Any file. Any shape.

JWT Decoder

Decode a JWT into its header and payload — free, instant, and entirely private.

🔒 Your files never leave your browser

How it works

A JWT (JSON Web Token) is three base64url-encoded parts separated by dots: a header describing the signing algorithm, a payload carrying the actual claims (user ID, roles, expiration, and so on), and a signature. This tool splits the token on those dots, base64url-decodes the header and payload, and pretty-prints the resulting JSON — entirely inside your browser tab, using nothing more than built-in JavaScript APIs.

If the payload includes an exp claim, it's compared against your system clock and shown as expired or still valid, along with the human-readable expiration and issued-at times. The signature is shown as-is for reference; verifying it would require the issuer's secret or public key, which this tool deliberately never asks for or has.

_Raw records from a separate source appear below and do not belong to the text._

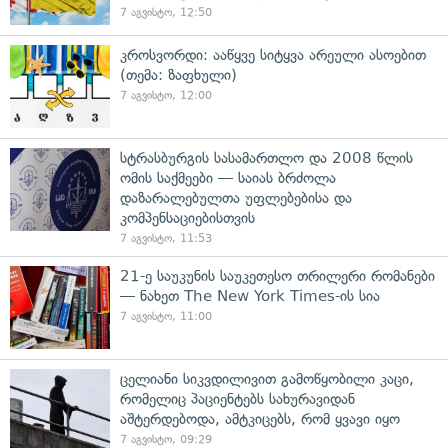
7 აგვისტო, 12:50
კროსვორდი: ააწყვე სიტყვა არეული ასოებით
(თემა: ზაფხული)
7 აგვისტო, 12:00
სტრასბურგის სასამართლო და 2008 წლის
ომის საქმეები — საიას ბრძოლა
დაზარალებულთა უფლებებისა და
კომპენსაციებისთვის
7 აგვისტო, 11:53
21-ე საუკუნის საუკეთესო თრილერი რომანები
— ნახეთ The New York Times-ის სია
7 აგვისტო, 11:00
ცელიანი სიკვდილივით გამოწყობილი კაცი,
რომელიც პაციენტებს სახურავიდან
აშტერდებოდა, ამტკიცებს, რომ ყვავი იყო
7 აგვისტო, 09:29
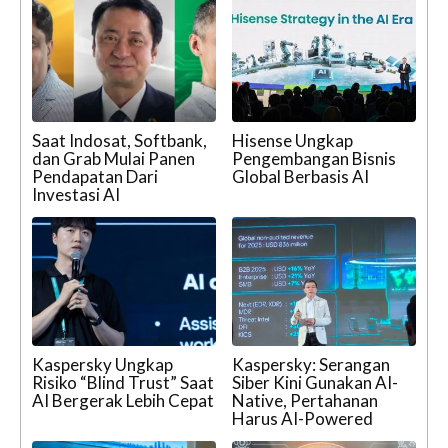
Saat Indosat, Softbank,
Hisense Ungkap
dan Grab Mulai Panen
Pengembangan Bisnis
Pendapatan Dari
Global Berbasis AI
Investasi AI
Kaspersky Ungkap
Kaspersky: Serangan
Risiko “Blind Trust” Saat
Siber Kini Gunakan AI-
AI Bergerak Lebih Cepat
Native, Pertahanan
Harus AI-Powered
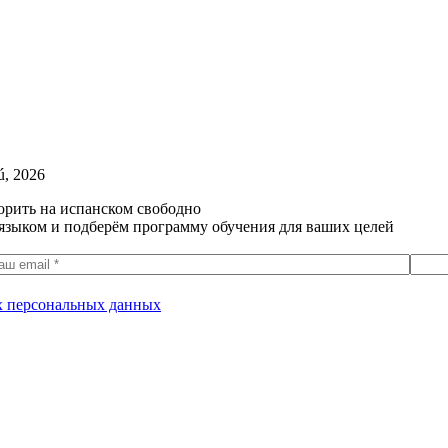
ú, 2026
орить на испанском свободно
языком и подберём программу обучения для ваших целей
их персональных данных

JWTs are widely used for stateless authentication and API authorization — decoding one is useful for debugging why a login isn't working, checking what claims a token actually carries, or confirming an expiration time without needing access to the backend that issued it.

Limitations

This tool cannot and does not verify a token's signature — that would require a key this tool intentionally never has access to. It only decodes and displays the header and payload contents; treat any token you paste here as something you already trust the contents of, not something this tool vouches for.

FAQ

Is this JWT decoder really free?
Yes — completely free, with no limits and no account required. Decoding happens locally in your browser, so there's no server cost to recoup.
Does this verify the token's signature?
No — verifying a signature requires the secret (for HS256) or public key (for RS256/ES256) that only the issuer has. This tool only decodes the header and payload so you can read what's inside; it doesn't and can't confirm the token is authentic.
Is it safe to paste a real production JWT here?
The token is decoded entirely in your browser tab using plain JavaScript — it's never uploaded or sent over the network. That said, a JWT's payload is only base64-encoded, not encrypted, so anyone who has the token can already read its contents; treat tokens themselves as sensitive.
Why does it say a token is expired?
JWTs commonly include an `exp` claim — a Unix timestamp of when the token stops being valid. This tool compares that timestamp to your current system clock and flags it if it's already in the past. If a token has no `exp` claim, there's nothing to check.